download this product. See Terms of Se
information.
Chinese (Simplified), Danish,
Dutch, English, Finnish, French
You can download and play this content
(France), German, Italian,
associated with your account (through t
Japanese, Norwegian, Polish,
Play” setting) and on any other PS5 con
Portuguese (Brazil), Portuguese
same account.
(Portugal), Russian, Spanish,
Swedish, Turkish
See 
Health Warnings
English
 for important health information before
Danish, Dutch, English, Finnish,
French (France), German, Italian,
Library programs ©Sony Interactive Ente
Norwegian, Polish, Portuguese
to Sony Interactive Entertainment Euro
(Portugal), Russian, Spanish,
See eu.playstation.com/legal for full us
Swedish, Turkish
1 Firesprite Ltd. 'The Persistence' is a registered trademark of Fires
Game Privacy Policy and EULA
- - - -
■ About this task
Print exactly the lines between the line with "You can download and play this content" and the final line of the records above, both included.

■ Task output
You can download and play this content
(France), German, Italian,
associated with your account (through t
Japanese, Norwegian, Polish,
Play” setting) and on any other PS5 con
Portuguese (Brazil), Portuguese
same account.
(Portugal), Russian, Spanish,
Swedish, Turkish
See 
Health Warnings
English
 for important health information before
Danish, Dutch, English, Finnish,
French (France), German, Italian,
Library programs ©Sony Interactive Ente
Norwegian, Polish, Portuguese
to Sony Interactive Entertainment Euro
(Portugal), Russian, Spanish,
See eu.playstation.com/legal for full us
Swedish, Turkish
1 Firesprite Ltd. 'The Persistence' is a registered trademark of Fires
Game Privacy Policy and EULA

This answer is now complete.